Exactly. Beliefs have impact. It changes our behaviour / lives.
All the more reason to stay clear of faith (belief on bad or no evidence) and consider rational justification (belief on independently verifiable evidence) important.
There is nothing irrational about avoiding that which G-d has made unlawful
Except for the fact that there is zero evidence that there is a god and even if there is, there is zero evidence that the claims about what he / she / it made unlawfull actually comes from him / her / it.
It's as irrational as avoiding that which the extra-dimensional unicorn, or any other unfalsifiable and unsupportable entity, has "made unlawfull".
There is nothing irrational about establishing worship, which brings order into our lives, and G-d's help.
Except when it's done on bad or no evidence. Which incidentally is the case for all religions.
Evil is defined in a general sense, by what it is not—the opposite or absence of good. It can be an extremely broad concept, although in everyday usage it is often more narrowly used to talk about profound wickedness.

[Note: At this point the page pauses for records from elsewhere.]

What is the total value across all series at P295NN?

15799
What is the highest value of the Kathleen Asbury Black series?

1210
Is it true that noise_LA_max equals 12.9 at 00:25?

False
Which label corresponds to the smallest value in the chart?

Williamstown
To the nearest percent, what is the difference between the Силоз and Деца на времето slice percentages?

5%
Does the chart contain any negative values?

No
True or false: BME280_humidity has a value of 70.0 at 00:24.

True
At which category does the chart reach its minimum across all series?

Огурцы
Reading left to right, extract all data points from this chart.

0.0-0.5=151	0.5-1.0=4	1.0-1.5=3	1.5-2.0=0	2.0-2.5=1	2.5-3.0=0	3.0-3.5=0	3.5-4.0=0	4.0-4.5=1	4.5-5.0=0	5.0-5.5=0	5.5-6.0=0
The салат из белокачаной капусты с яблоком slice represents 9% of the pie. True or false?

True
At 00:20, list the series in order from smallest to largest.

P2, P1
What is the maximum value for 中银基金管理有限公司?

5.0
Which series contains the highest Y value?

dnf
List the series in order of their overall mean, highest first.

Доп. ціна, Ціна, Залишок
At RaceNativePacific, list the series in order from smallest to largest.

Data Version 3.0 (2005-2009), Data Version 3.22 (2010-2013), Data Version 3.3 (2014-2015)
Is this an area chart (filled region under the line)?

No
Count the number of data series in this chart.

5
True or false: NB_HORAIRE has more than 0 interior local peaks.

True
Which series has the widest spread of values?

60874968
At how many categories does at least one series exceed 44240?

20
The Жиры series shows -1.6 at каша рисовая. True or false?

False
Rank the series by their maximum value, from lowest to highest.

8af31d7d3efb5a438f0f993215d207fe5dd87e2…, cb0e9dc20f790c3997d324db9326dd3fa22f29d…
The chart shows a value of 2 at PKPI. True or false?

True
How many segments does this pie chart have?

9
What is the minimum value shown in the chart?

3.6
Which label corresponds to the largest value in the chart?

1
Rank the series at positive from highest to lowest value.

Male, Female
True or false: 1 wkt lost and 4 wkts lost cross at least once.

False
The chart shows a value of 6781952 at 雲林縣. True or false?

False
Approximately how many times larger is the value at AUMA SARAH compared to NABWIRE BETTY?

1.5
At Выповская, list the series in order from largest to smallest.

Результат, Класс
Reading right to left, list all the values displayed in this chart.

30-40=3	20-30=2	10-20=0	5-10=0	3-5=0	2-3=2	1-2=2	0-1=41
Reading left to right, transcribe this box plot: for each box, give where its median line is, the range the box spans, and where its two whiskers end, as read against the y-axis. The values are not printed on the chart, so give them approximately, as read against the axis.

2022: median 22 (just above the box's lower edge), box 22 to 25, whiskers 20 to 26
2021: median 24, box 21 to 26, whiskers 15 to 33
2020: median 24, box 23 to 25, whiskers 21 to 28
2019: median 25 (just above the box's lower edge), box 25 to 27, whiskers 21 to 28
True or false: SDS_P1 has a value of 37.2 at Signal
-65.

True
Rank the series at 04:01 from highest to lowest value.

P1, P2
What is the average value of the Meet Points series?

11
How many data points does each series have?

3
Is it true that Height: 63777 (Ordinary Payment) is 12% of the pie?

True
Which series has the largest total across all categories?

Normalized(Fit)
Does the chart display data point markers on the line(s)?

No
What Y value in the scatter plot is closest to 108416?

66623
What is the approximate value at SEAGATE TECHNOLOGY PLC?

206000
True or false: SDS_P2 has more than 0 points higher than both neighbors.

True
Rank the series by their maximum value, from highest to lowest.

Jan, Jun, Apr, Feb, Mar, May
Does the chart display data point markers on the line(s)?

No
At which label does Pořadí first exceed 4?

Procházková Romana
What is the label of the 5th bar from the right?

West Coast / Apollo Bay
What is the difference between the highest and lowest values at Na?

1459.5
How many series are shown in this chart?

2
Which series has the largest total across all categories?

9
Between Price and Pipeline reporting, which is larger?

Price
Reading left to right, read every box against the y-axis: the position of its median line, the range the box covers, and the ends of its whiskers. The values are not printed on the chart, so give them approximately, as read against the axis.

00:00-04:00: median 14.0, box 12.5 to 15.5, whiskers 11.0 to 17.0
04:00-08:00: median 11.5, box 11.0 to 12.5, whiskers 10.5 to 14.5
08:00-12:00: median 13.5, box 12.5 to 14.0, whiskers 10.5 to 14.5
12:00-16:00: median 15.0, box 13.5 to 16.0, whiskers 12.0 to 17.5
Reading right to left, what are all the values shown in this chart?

I observe that people are capable of evil, and have experienced temptation myself.
Why deny the truth?
Far more people don't engage in "evil" then those that do.
The vast majority of people do not rape, murder, steal, mutilate, abuse, ....
So to say that humans have a "natural inclination" to do evil, is just demonstrably incorrect.
If it were true, most people would engage in evil.
But most don't.
It's one of those things religions tend to say to put humans on a guilt trip and have them kneel down to whatever god the religion in question is claiming.